For running TMCrys you will need:

  1. Sequence and topology of transmembrane protein(s). There are multiple options for input.
    • A single CCTOP result file, containing one CCTOP entry. Use -i <CCTOPFILE> option with tmcrys.
    • A directory of CCTOP files. Use -d <CCTOPDIR> option. If you use this possibility, please provide a name for the project with --name NAME option.
    • Alternatively, you may also use a space delimited file where lines look as follow: 'proteinID sequence topology). Here, a string represents topology as in test/test.txt file. Use -s <DELIMITEDFILE> option. You may predict the topology of your protein with CCTOP at http://cctop.enzim.ttk.mta.hu. For multiple proteins, a python script is available at http://cctop.enzim.ttk.mta.hu/?_=/documents/direct_interface.html.
  2. NetSurfP result .rsa files. Please provide them with -n <NETSURFPFILE> option. It may contain results for or multiple proteins. NetSurfP may be run or downloaded from http://www.cbs.dtu.dk/services/NetSurfP/.
  3. A working directory, specified with --wd <DIR> option.

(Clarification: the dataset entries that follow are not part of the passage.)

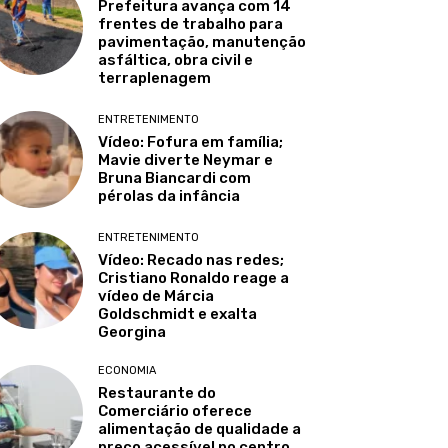
Prefeitura avança com 14
frentes de trabalho para
pavimentação, manutenção
asfáltica, obra civil e
terraplenagem
ENTRETENIMENTO
Vídeo: Fofura em família;
Mavie diverte Neymar e
Bruna Biancardi com
pérolas da infância
ENTRETENIMENTO
Vídeo: Recado nas redes;
Cristiano Ronaldo reage a
vídeo de Márcia
Goldschmidt e exalta
Georgina
ECONOMIA
Restaurante do
Comerciário oferece
alimentação de qualidade a
preço acessível no centro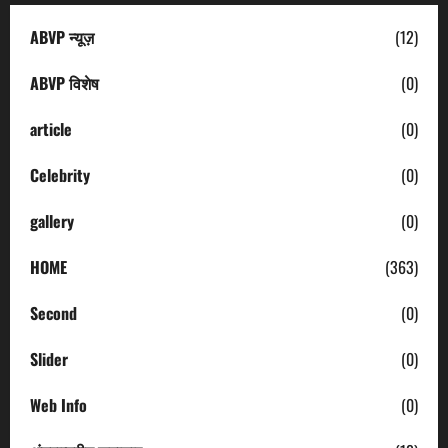
ABVP न्यूज़
(12)
ABVP विशेष
(0)
article
(0)
Celebrity
(0)
gallery
(0)
HOME
(363)
Second
(0)
Slider
(0)
Web Info
(0)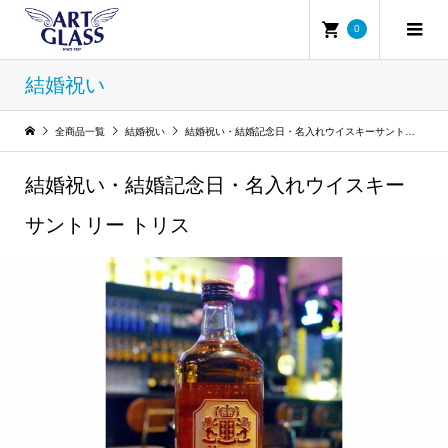
0
結婚祝い
全商品一覧
結婚祝い
結婚祝い・結婚記念日・名入れウイスキーサントリー トリス
結婚祝い・結婚記念日・名入れウイスキー
サントリー トリス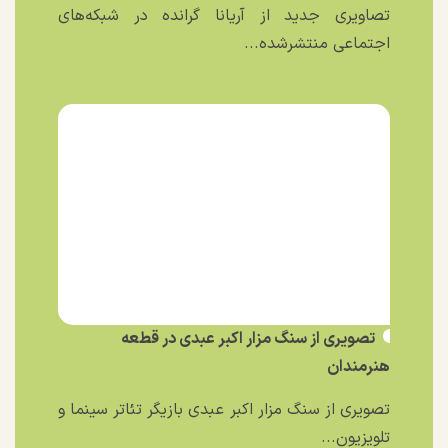
تصاویری جدید از آریانا گرانده در شبکه‌های
اجتماعی منتشرشده...
تصویری از سنگ مزار اکبر عبدی در قطعه
هنرمندان
تصویری از سنگ مزار اکبر عبدی بازیگر تئاتر سینما و
تلویزیون...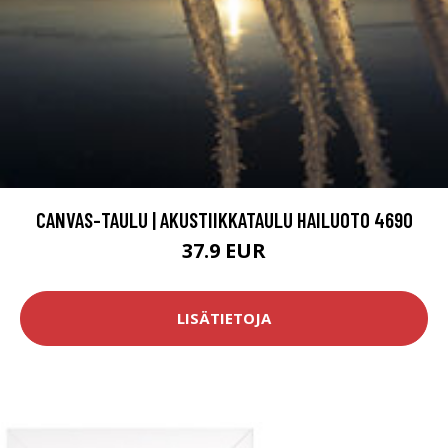
CANVAS-TAULU | AKUSTIIKKATAULU HAILUOTO 4690
37.9 EUR
LISÄTIETOJA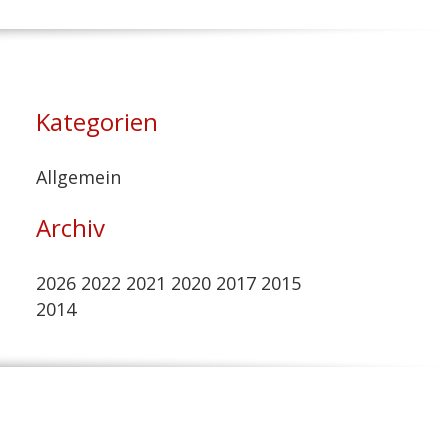
Kategorien
Allgemein
Archiv
2026
2022
2021
2020
2017
2015
2014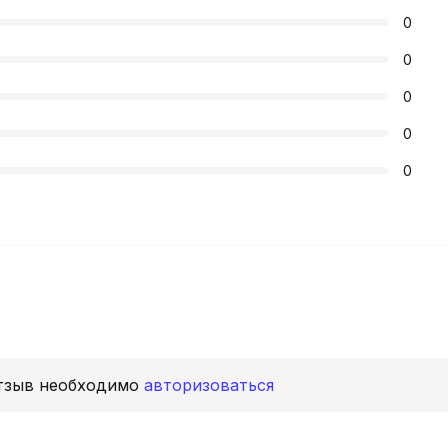
0
0
0
0
0
отзыв необходимо
авторизоваться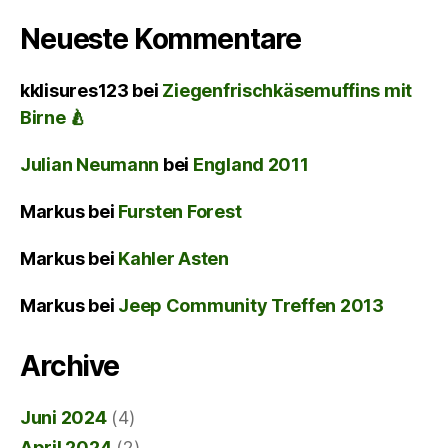
Neueste Kommentare
kklisures123
bei
Ziegenfrischkäsemuffins mit
Birne 🍐
Julian Neumann
bei
England 2011
Markus
bei
Fursten Forest
Markus
bei
Kahler Asten
Markus
bei
Jeep Community Treffen 2013
Archive
Juni 2024
(4)
April 2024
(2)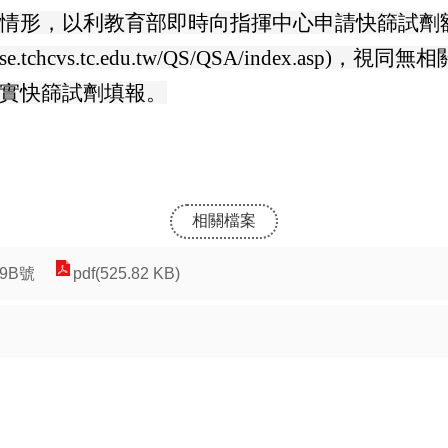
情形，以利教育部即時向指揮中心申請快篩試劑
e.tchcvs.tc.edu.tw/QS/QSA/index.
實快篩試劑填報。
相關檔案
49B號
pdf(525.82 KB)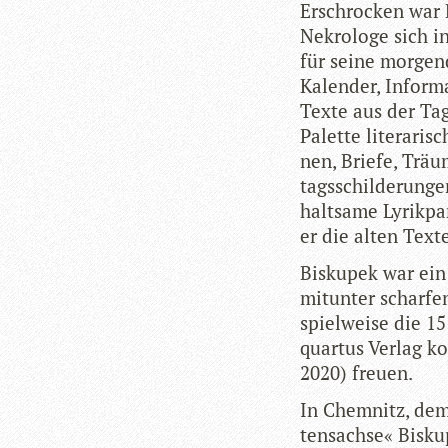
Erschro­cken war B
Nekro­loge sich in 
für seine mor­gen
Kalen­der, Infor­
Texte aus der Tag
Palette lite­ra­ri­s
nen, Briefe, Träum
tags­schil­de­run­
halt­same Lyrik­p
er die alten Text
Bis­ku­pek war ei
mit­un­ter schar­f
spiel­weise die 1
quar­tus Ver­lag 
2020) freuen.
In Chem­nitz, dem
ten­sachse« Bis­ku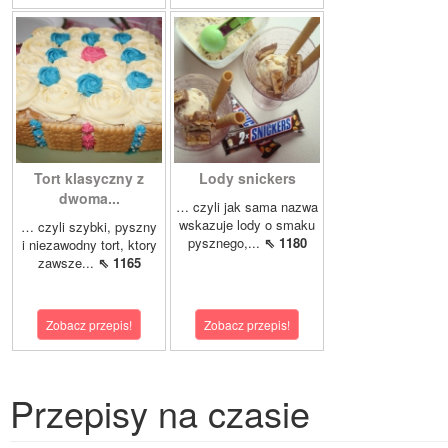
Tort klasyczny z
Lody snickers
dwoma...
… czyli jak sama nazwa
wskazuje lody o smaku
… czyli szybki, pyszny
pysznego,...
⇖ 1180
i niezawodny tort, ktory
zawsze...
⇖ 1165
Zobacz przepis!
Zobacz przepis!
Przepisy na czasie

For test purposes, all these are included in the ./test folder.

To run please type

cd $TMCRYS
./tmcrys (-i <CCTOPFILE> | -d <CCTOPDIR> | -s <DELIMITEDFILE>) -n <NETSURFPFILE> --wd <DIR>

Help for every script is available by typing -h or --help or no arguments when running commands.

Results

The result file of TMCrys contains propensity of success for every steo (pr1, pr2, p3) and for the whole process (prw) together with the final predictions (pred1, pred2, pred3, predw) according to the thresholds described in the paper.

Authors

Julia K. Varga
Gábor E. Tusnády

Troubleshooting

If you encounter any problems, please feel free to open an issue or contact: tmcrys@ttk.mta.hu

License

This project is licensed under the GNU License - see the LICENSE.md file for details.

References

  1. Dobson,L., Reményi,I. and Tusnády,G.E. (2015) CCTOP: a Consensus Constrained TOPology prediction web server. Nucleic Acids Res., 43, W408–W412.
  2. Xiao,N., Cao,D.-S., Zhu,M.-F. and Xu,Q.-S. (2015) protr/ProtrWeb: R package and web server for generating various numerical representation schemes of protein sequences. Bioinformatics, 31, 1857–1859.
  3. Walker,J.M. ed. (2005) The Proteomics Protocols Handbook Humana Press, Totowa, NJ.
  4. Overton,I.M. and Barton,G.J. (2006) A normalised scale for structural genomics target ranking: The OB-Score. FEBS Lett., 580, 4005–4009.
  5. Petersen,B., Petersen,T.N., Andersen,P., Nielsen,M. and Lundegaard,C. (2009) A generic method for assignment of reliability scores applied to solvent accessibility predictions. BMC Struct. Biol., 9, 51.
  6. Chen,T., He,T., Benesty,M., Khotilovich,V. and Tang,Y. (2017) xgboost: Extreme Gradient Boosting.
  7. Kuhn,M. et al. (2017) caret: Classification and Regression Training.
  8. Kawashima,S., Ogata,H. and Kanehisa,M. (1999) AAindex: Amino Acid Index Database. Nucleic Acids Res., 27, 368–369.
  9. Yan,Y. (2016) rBayesianOptimization: Bayesian Optimization of Hyperparameters.